CdB, Gavio, Boroli-Drago e Lunelli: l'agrifood conquista il capitalismo
Da De Benedetti ai Boroli-Drago, da Farinetti ai Lunelli, la filiera agroalimentare (che rappresenta il 3,9% del Pil) attrae le grandi famiglie imprenditoriali
Non a caso in questi anni non sono mancati operazioni finanziarie dedicate specificamente al comparto, come il fondo Agrifood One, lanciato lo scorso anno da Garnell Sgr (società di private equity fondata da Filippo La Scala, un passato da banker e top manager per Julius Baer in Italia) con Slow Food come advisor, o IDeA Agro, il fondo da poco annunciato da DeA Capital Alternative Fund (Boroli-Drago) che investirà in aziende della filiera agricola, localizzate nel territorio italiano e che operano in modo eco-sostenibile.

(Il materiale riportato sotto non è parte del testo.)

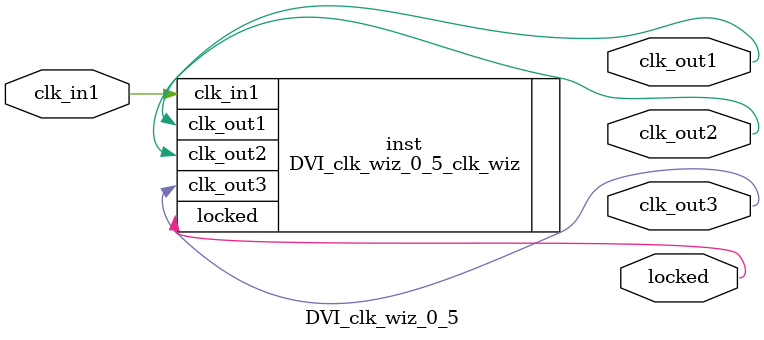
<source format=v>


`timescale 1ps/1ps

(* CORE_GENERATION_INFO = "DVI_clk_wiz_0_5,clk_wiz_v6_0_4_0_0,{component_name=DVI_clk_wiz_0_5,use_phase_alignment=true,use_min_o_jitter=false,use_max_i_jitter=false,use_dyn_phase_shift=false,use_inclk_switchover=false,use_dyn_reconfig=false,enable_axi=0,feedback_source=FDBK_AUTO,PRIMITIVE=PLL,num_out_clk=3,clkin1_period=10.000,clkin2_period=10.000,use_power_down=false,use_reset=false,use_locked=true,use_inclk_stopped=false,feedback_type=SINGLE,CLOCK_MGR_TYPE=NA,manual_override=true}" *)

module DVI_clk_wiz_0_5 
 (
  // Clock out ports
  output        clk_out1,
  output        clk_out2,
  output        clk_out3,
  // Status and control signals
  output        locked,
 // Clock in ports
  input         clk_in1
 );

  DVI_clk_wiz_0_5_clk_wiz inst
  (
  // Clock out ports  
  .clk_out1(clk_out1),
  .clk_out2(clk_out2),
  .clk_out3(clk_out3),
  // Status and control signals               
  .locked(locked),
 // Clock in ports
  .clk_in1(clk_in1)
  );

endmodule

</source>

O come H-Farm, acceleratore trevigiano (con sede a Roncade) quotato a Piazza Affari che da 13 anni supporta startup e imprese innovative ma anche aziende tradizionali impegnate in una trasformazione digitale e che dal giugno 2016 ha lanciato, con Cisco (e Generali), Food Accelerator, un programma di accelerazione dedicato a startup che sviluppino soluzioni innovative nell’ambito del food e dell’agricoltura. Insomma: dalla “grandi famiglie” del capitalismo italiano ai giovani startupper, l’agrifood continua a rappresentare un settore attrattivo e trainante per l’economia italiana, alla faccia di pensa che nei campi ci si sia fermati ai tempi di “Riso Amaro”.